(DATA FOR PROCESSING)

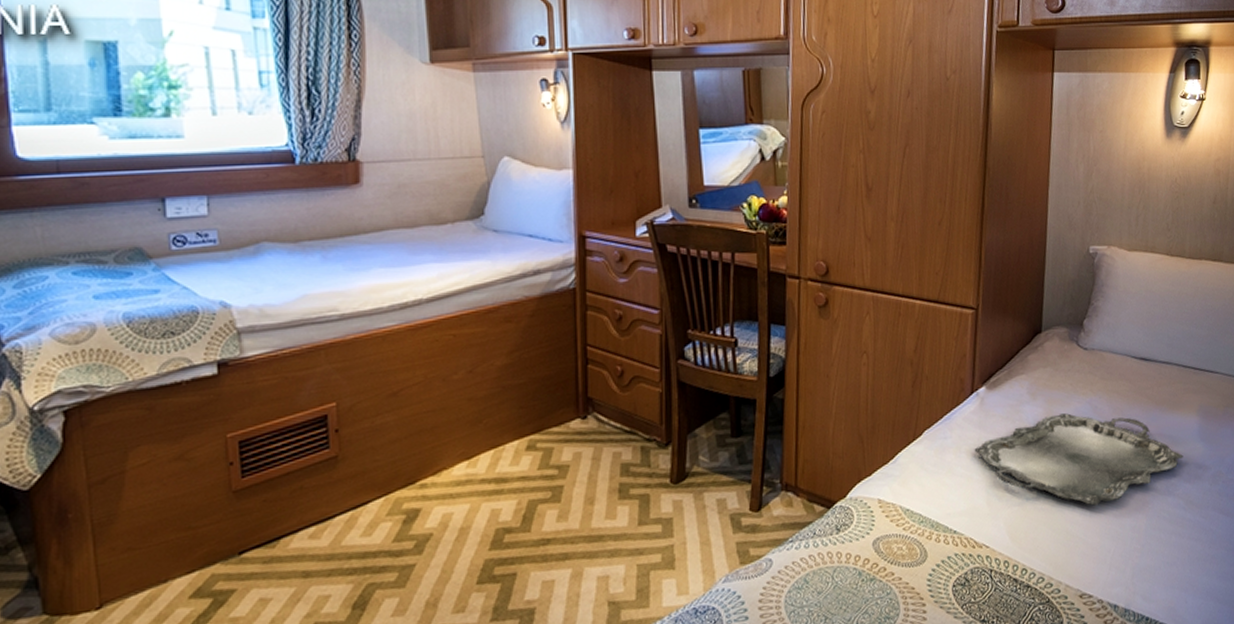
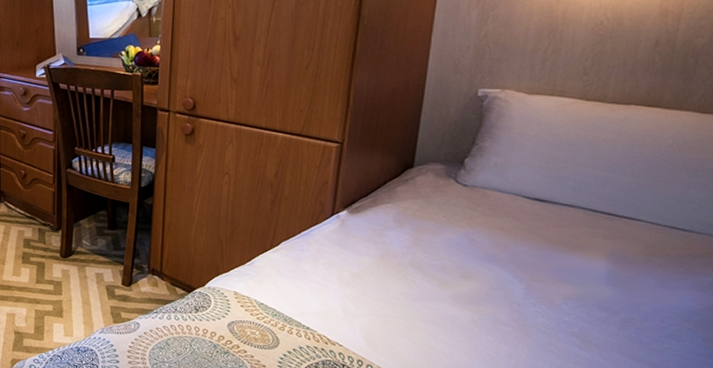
serving tray: present [974,413,1183,506] -> none [332,242,583,328]

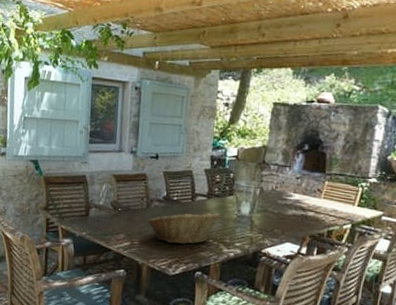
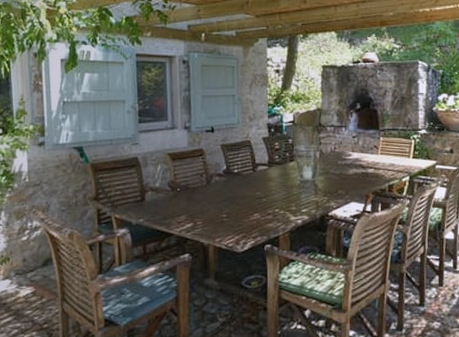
fruit basket: present [147,210,220,244] -> none [209,181,284,219]

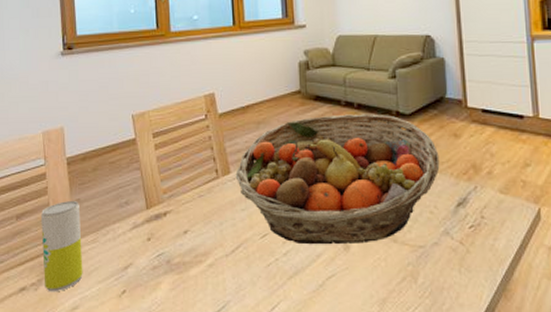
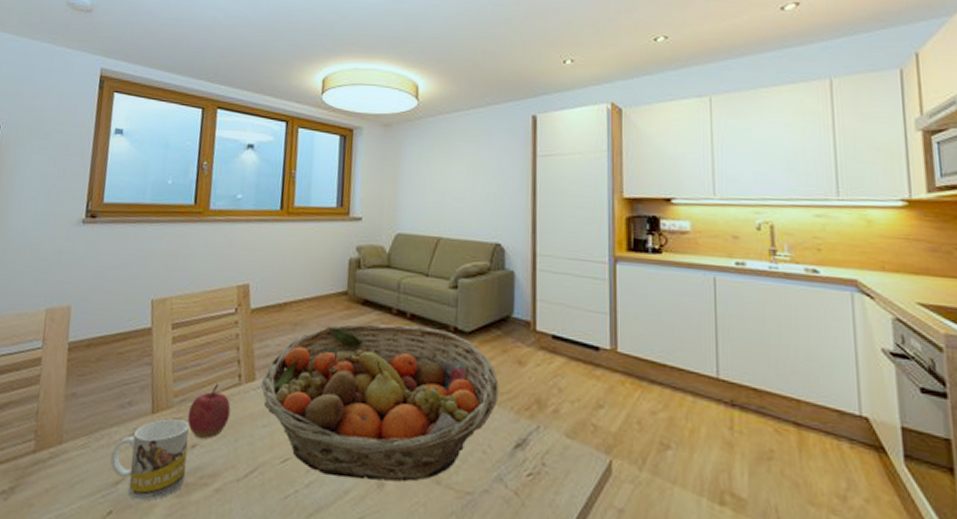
beverage can: present [41,201,83,292] -> none [16,394,74,505]
mug: none [118,212,183,280] -> present [110,418,189,501]
apple: none [177,178,213,226] -> present [187,382,231,440]

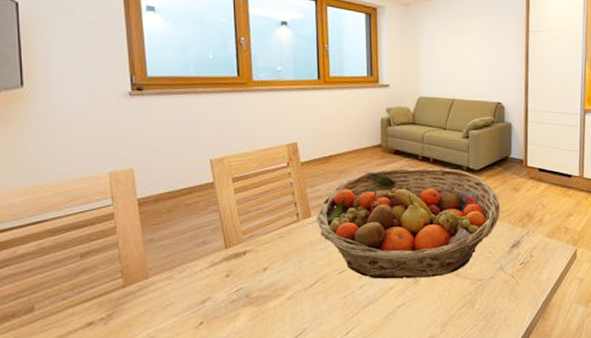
mug: present [110,418,189,501] -> none [195,251,262,312]
apple: present [187,382,231,440] -> none [257,221,293,264]

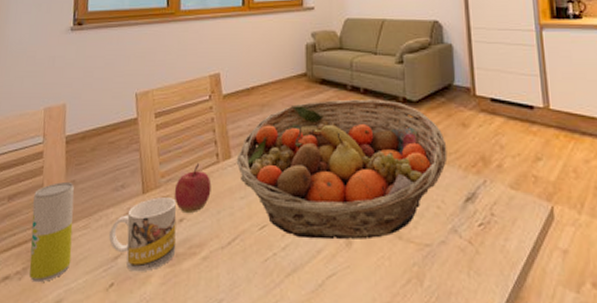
beverage can: none [110,241,158,326] -> present [29,182,74,283]
mug: none [195,251,262,312] -> present [109,197,177,272]
apple: none [257,221,293,264] -> present [174,162,212,214]

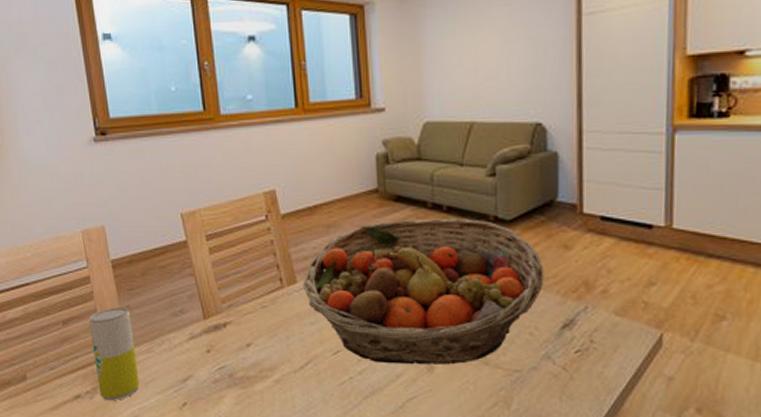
mug: present [109,197,177,272] -> none [175,323,247,393]
apple: present [174,162,212,214] -> none [237,287,278,339]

(End DATA FOR PROCESSING)

TASK » Starting at the line above with "fruit basket: present", output every line exactly up to and including the line with "mug: present [110,418,189,501]", but none of the pictures.

RESULT »
fruit basket: present [147,210,220,244] -> none [209,181,284,219]

beverage can: present [41,201,83,292] -> none [16,394,74,505]
mug: none [118,212,183,280] -> present [110,418,189,501]
apple: none [177,178,213,226] -> present [187,382,231,440]

mug: present [110,418,189,501] -> none [195,251,262,312]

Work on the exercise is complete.